İlçe Başkanı, aynı zamanda Meclis Üyesi Metin Karakaş’ın bir yerel gazeteye verdiği,  konuyla ilgili demecinden. Ve o gazeteden binlercesini alıp dağıttırmasından…
Daha sonra…
Bu konular üzerinden siyaset yaparken iyi düşünülmesi gerektiği. Kutsal değerleri kaşımanın, siyasi malzeme konusu yapmanın kimseye faydası olmayacağı üzerine anlaşıldı… Küçücük bir tartışma alevleniverdi. Az daha kontrolden çıkıyordu…

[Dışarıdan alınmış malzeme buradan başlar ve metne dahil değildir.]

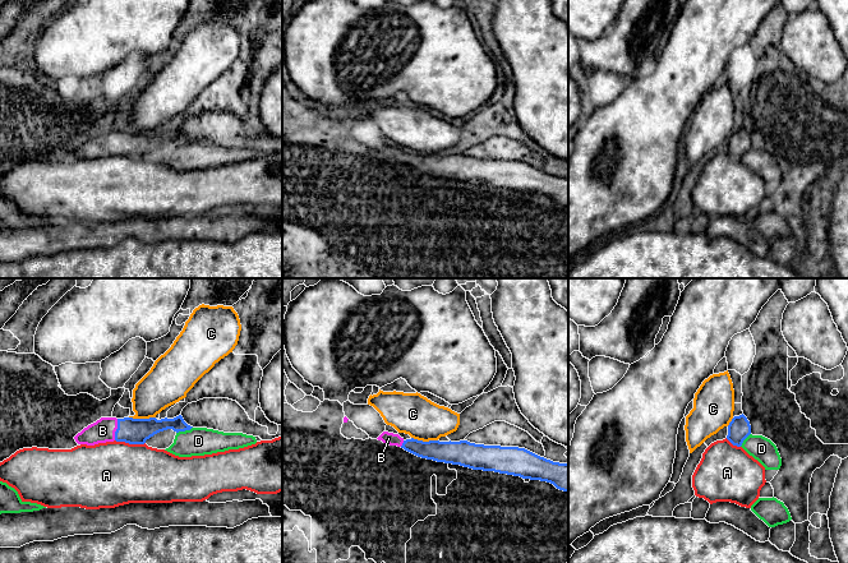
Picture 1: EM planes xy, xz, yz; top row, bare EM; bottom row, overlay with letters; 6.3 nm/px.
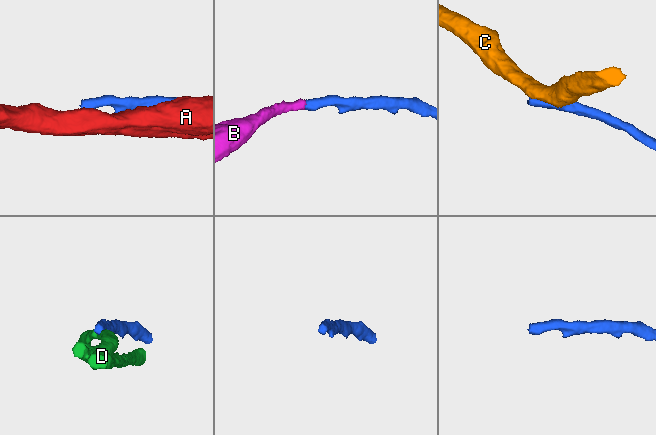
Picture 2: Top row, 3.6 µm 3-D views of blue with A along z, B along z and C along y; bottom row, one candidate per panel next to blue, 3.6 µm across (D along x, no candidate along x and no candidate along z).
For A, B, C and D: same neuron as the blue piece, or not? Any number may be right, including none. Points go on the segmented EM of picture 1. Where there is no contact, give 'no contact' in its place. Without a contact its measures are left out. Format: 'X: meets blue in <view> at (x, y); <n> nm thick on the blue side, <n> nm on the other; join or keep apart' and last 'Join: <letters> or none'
A: meets blue in xy at (130, 443); 160 nm thick on the blue side, 420 nm on the other; keep apart
B: meets blue in xy at (116, 429); 160 nm thick on the blue side, 150 nm on the other; join
C: meets blue in xy at (142, 419); 160 nm thick on the blue side, 260 nm on the other; keep apart
D: meets blue in xy at (184, 430); 130 nm thick on the blue side, 180 nm on the other; keep apart
Join: B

Ve… Orada o gün  “ceviz kabuğunu doldurmayacak” birçok şey konuşuldu o olay bahane edilerek…
Neyse…
Meclisin görüşmesi gereken gündemi bitti. Sonra, o ilk günkü Meclis Oturumun- un kamera kayıtları seyredildi…
Ardından…
AKP İlçe Başkanı ve Meclis Üyesi Metin Karakaş söz aldı… Konu üzerinde bu denli spekülasyon yapılmasını doğru bulmadığını, ne var ki belediye binası önünde konuyla ilgili  “bildiri” dağıtılmasını da doğru bulmadıklarını söyledi…

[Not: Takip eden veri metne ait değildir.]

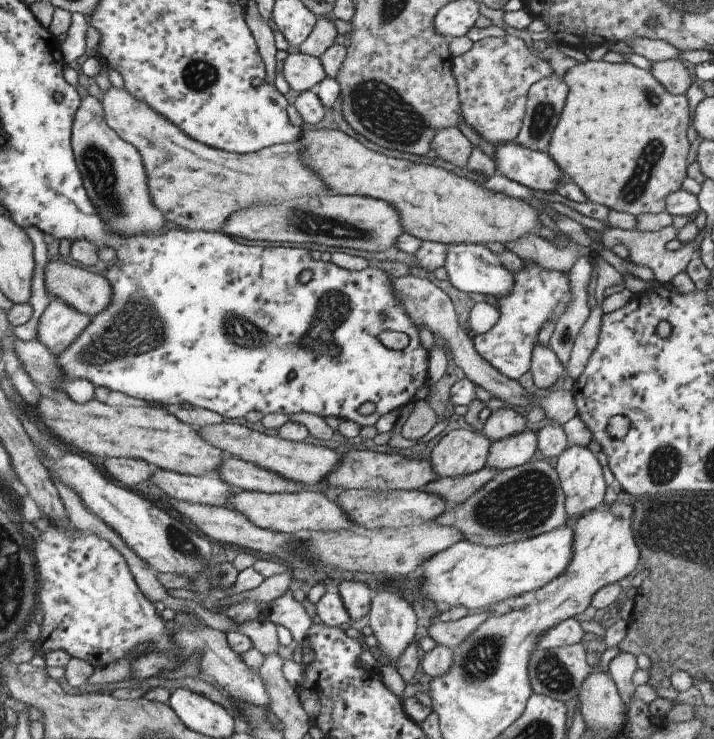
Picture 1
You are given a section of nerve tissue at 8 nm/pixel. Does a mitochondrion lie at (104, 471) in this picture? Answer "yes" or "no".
no

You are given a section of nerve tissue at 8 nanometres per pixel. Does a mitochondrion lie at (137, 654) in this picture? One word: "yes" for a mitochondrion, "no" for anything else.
no

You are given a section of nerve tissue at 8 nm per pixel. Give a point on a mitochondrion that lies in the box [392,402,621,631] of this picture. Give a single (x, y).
(522, 504)

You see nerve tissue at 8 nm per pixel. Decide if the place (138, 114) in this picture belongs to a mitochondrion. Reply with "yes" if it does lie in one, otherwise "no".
no

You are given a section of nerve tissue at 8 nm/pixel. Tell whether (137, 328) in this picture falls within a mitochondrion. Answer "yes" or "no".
yes

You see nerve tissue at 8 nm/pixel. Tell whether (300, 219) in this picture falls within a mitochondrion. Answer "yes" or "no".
yes

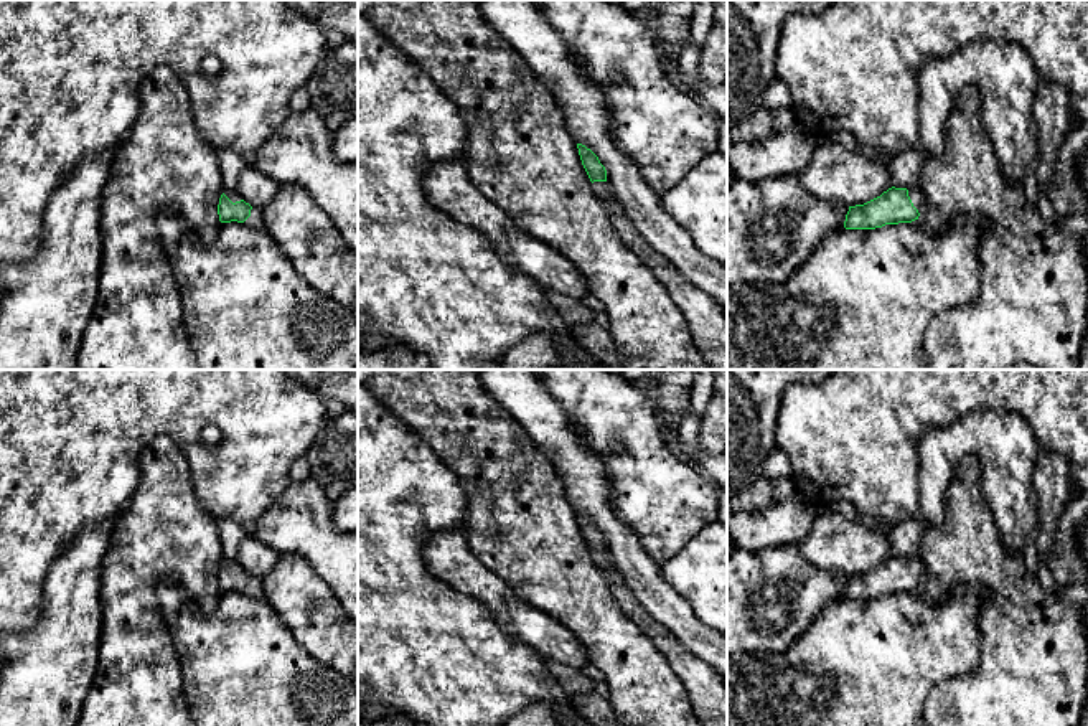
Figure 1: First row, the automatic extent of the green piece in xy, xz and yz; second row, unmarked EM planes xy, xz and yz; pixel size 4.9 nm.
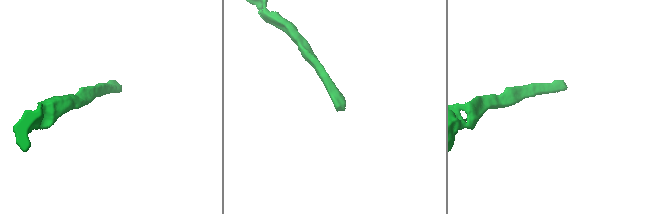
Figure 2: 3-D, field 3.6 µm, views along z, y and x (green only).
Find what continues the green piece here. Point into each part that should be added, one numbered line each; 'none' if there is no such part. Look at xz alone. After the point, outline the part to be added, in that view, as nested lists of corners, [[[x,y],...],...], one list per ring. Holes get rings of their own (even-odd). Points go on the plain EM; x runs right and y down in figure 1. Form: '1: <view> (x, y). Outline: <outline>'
1: xz (708, 692). Outline: [[[593,551],[592,559],[602,571],[615,601],[651,637],[653,644],[668,658],[671,670],[684,683],[701,726],[727,726],[725,680],[704,660],[682,647],[673,634],[646,612],[618,573],[608,551]]]

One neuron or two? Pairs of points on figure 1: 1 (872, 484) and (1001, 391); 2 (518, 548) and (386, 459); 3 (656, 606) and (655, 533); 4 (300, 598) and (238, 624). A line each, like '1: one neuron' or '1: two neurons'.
1: one neuron
2: two neurons
3: two neurons
4: two neurons

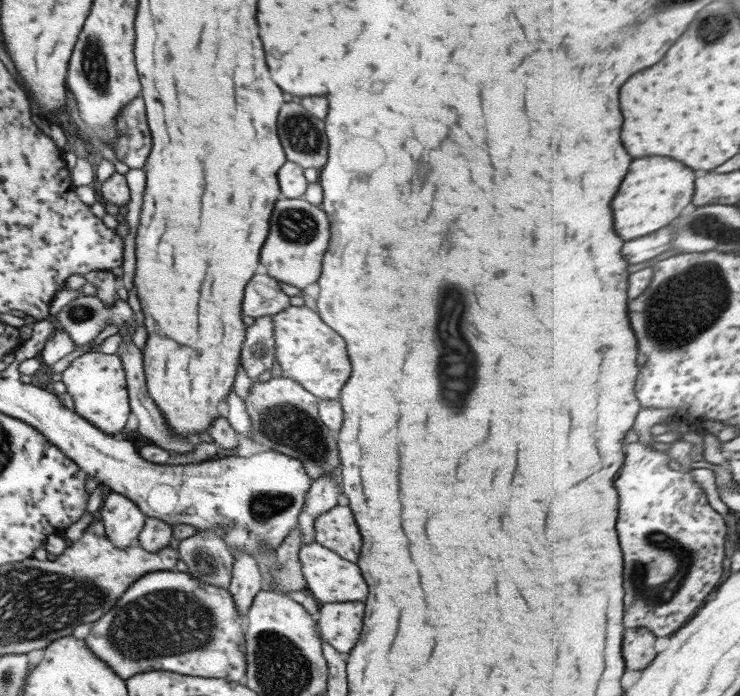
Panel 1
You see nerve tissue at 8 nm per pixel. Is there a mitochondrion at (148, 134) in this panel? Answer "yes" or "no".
no

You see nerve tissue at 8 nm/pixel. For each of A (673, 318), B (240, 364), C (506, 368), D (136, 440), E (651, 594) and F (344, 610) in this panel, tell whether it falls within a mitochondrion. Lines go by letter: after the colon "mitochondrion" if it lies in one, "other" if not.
A: mitochondrion
B: other
C: other
D: other
E: mitochondrion
F: other

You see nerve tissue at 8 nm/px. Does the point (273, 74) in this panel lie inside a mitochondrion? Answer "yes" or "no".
no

İzleyici bölümünden CHP İlçe Başkanı Hüseyin Şahin söz istedi
Meclis içinde geçen bu olaya özünde AKP İlçe Başkanı’ndan farklı bakmadığını
Belediye dışında dağıtılan bildiri ile ilgili olarak  “Partimin İlçe Gençlik Kolları el ilanı gibi bir şey dağıtmıştır. İyi okursanız, orada hiçbir partiyi suçlama yoktur. Çünkü Partimin kendini savunma gibi bir derdi yoktur. Biz Cumhuriyeti kuran bir partiyiz. Cumhuriyet değerlerini örseleyecek hiçbir şeye müsaade etmeyiz. İstiklal Marşı ve bayrak bizim için emperyalizme karşı ve-rilen bir savaşın simgeleridir. O nedenle, İstiklal Marşı ve bayrak, üzerine titrediğimiz en hassas değerlerdir. Ve olayın geçtiği yer Silivri Belediye Meclisi’dir. Bildiri, yalnız partimizi düşünerek değil, meclisin itibarını düşünerek dağıtılmıştır. Biliyoruz ki, böyle bir düzmece haberler yalnız Belediye Başkanımızı değil, tüm meclisi zedeler. Bu karalama kampanyası Metin Karakaş’a da yapılsa aynı şekilde müdahil olurduk” dedi…
Böylece… Konu kapanmış oldu…

BİRAZ NOSTALJİ
1980’li yıllar… Hasan Özkök… Silivri’nin tek noteri… İlk, 12 Eylül 1980 sonrası…
Henüz darbe korkusu geçmemiş… Herkes bir birine şüphe ile bakıyor. O zamanın “Öğretmenler Derneğinde” tanımıştım kendisini… Ara sıra 30-40 kişilik “dostlar sofrası” adı altında düzenlediğimiz, herkesin parasını kendi ödediği “dostlar sofrası” yemekleri ile dostluğumuz ilerledi…
Sırtında kocaman çantası…
Kendisine bir sandalye, yanına da çantasını koymak için bir sandalye tutar…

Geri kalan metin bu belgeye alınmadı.